Erika Guevara-Rosas, program director of Amnesty International for the Americas, recalled that on June 30, 2014, 22 people who allegedly belonged to an armed gang in Tlatlaya, State of Mexico, died at the hands of soldiers in what the authorities said was a confrontation with armed criminals.

However, the National Human Rights Commission and a special investigation committee of Congress concluded separately that the majority of those killed did not die in the confrontation, as claimed by the Ministry of National Defense, but were shot dead when they no longer posed a threat to the soldiers.
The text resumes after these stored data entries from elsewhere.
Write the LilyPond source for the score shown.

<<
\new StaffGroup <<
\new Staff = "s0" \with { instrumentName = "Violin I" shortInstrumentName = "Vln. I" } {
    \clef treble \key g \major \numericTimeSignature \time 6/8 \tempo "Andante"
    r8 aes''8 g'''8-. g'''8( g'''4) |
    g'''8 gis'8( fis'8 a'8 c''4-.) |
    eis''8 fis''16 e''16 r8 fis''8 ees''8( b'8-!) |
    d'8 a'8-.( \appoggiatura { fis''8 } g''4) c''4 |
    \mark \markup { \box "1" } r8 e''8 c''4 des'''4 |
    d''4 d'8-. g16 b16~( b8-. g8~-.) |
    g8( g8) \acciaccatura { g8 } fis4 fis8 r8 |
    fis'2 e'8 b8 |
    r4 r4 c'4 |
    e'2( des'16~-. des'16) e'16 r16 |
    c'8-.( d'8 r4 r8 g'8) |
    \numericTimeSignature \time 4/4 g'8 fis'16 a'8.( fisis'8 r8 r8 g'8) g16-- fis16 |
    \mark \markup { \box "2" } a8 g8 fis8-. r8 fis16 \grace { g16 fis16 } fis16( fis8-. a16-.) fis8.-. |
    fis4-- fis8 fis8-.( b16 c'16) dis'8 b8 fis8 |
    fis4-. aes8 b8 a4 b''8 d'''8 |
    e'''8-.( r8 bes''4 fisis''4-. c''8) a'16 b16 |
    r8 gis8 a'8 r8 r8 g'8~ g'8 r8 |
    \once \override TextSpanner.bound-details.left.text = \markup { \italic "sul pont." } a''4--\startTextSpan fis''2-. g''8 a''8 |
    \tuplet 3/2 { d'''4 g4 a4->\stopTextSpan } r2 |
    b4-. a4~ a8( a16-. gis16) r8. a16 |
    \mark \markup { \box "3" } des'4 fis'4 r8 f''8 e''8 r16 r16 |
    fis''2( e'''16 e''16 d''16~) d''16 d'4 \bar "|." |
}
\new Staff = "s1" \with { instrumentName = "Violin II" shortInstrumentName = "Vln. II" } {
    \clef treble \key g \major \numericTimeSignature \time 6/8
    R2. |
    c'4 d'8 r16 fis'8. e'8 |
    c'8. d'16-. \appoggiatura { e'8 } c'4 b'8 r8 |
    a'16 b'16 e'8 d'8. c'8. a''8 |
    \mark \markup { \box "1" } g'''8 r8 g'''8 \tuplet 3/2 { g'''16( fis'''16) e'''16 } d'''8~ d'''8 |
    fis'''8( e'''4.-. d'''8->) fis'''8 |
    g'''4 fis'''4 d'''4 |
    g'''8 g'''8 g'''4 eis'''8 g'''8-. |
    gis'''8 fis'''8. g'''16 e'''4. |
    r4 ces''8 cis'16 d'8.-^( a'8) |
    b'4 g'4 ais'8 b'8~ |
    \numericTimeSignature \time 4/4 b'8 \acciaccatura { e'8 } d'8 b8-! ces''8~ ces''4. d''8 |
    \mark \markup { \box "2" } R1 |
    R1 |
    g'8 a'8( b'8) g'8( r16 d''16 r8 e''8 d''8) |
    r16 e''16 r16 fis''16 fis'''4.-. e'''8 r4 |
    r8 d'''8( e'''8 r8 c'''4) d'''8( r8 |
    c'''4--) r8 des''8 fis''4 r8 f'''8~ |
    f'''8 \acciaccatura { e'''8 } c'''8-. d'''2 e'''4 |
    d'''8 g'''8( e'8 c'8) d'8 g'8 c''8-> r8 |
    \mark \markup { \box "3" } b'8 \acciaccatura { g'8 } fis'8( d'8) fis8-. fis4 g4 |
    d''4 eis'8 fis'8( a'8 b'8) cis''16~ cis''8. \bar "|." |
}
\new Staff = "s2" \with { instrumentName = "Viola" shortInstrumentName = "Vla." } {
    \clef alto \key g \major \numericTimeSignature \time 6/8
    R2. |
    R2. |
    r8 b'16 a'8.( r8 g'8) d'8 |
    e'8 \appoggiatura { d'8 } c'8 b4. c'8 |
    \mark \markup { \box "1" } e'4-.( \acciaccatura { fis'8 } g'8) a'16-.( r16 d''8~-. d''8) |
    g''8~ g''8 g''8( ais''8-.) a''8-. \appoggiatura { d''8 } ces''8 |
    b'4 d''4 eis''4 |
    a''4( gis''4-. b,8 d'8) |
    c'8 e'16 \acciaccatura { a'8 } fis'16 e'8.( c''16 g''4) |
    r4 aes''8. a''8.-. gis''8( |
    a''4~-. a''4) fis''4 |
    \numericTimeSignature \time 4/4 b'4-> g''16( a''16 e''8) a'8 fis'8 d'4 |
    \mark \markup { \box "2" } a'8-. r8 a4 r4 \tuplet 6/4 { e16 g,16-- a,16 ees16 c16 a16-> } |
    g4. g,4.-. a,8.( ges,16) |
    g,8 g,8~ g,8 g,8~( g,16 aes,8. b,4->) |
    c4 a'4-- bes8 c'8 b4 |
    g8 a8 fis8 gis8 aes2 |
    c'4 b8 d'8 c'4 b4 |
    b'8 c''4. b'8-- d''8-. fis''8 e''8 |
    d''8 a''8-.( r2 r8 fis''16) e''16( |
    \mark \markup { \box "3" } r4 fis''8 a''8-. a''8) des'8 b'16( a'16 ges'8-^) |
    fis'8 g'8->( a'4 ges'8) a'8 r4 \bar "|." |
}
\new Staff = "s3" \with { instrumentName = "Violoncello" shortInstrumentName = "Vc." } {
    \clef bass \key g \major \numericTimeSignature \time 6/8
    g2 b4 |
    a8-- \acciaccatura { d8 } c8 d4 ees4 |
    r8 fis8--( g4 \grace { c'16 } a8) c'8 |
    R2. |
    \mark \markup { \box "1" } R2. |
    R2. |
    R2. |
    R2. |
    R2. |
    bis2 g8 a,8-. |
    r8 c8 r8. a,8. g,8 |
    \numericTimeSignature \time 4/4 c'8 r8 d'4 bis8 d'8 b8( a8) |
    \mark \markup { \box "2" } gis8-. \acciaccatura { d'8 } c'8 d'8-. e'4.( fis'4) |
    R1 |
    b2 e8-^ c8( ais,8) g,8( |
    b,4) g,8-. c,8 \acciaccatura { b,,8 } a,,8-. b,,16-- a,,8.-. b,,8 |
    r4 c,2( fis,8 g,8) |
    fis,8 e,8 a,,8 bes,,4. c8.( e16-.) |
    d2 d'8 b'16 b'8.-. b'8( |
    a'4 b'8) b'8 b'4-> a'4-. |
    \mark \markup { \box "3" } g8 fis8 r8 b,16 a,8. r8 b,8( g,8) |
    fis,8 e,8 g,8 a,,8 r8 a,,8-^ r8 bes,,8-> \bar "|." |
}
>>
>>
Last Thursday, Mexican human rights organizations presented the order that preceded the operation. On June 11, 2014, the 102 Infantry Battalion gave the following commands: "Soldiers should operate on a mass scale at night and reduce daytime activities, with the aim of killing criminals at night." The orders were signed by Lt. Col. Sandro Díaz Rodríguez, commander of the 102 Infantry Battalion.

According to AI, this order was the basis of the operations carried out by the military unit in the specific area of Tlatlaya at the time of the massacre. After the operation of June 30, the soldiers reported that they had "fell" 22 offenders.

Amnesty noted that in the context of this case there is no doubt that the term "fell" means "kill," as the term is used with that precise meaning in various military documents.

The same terminology, he added, has been in use for many years in multiple press releases.